__PROBLEM__: When the string "которое" appears in a line of the records, show the whole line.

---- DATA EXTRACTS

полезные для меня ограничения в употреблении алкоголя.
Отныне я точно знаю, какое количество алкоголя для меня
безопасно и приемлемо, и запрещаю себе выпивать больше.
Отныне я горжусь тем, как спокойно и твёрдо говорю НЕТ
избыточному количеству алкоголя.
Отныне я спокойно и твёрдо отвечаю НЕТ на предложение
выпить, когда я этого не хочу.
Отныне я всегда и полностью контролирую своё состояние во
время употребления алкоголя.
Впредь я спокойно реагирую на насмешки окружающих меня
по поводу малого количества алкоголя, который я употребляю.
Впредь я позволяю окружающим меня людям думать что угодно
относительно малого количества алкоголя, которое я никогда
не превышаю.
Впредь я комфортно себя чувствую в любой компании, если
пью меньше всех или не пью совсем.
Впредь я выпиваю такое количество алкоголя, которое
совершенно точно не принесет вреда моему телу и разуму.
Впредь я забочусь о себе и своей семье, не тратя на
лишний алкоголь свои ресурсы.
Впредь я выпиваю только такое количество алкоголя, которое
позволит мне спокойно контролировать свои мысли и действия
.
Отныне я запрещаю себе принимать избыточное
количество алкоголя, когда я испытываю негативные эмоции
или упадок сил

--------

__COMPLETED TASK__:
относительно малого количества алкоголя, которое я никогда
Впредь я выпиваю такое количество алкоголя, которое
Впредь я выпиваю только такое количество алкоголя, которое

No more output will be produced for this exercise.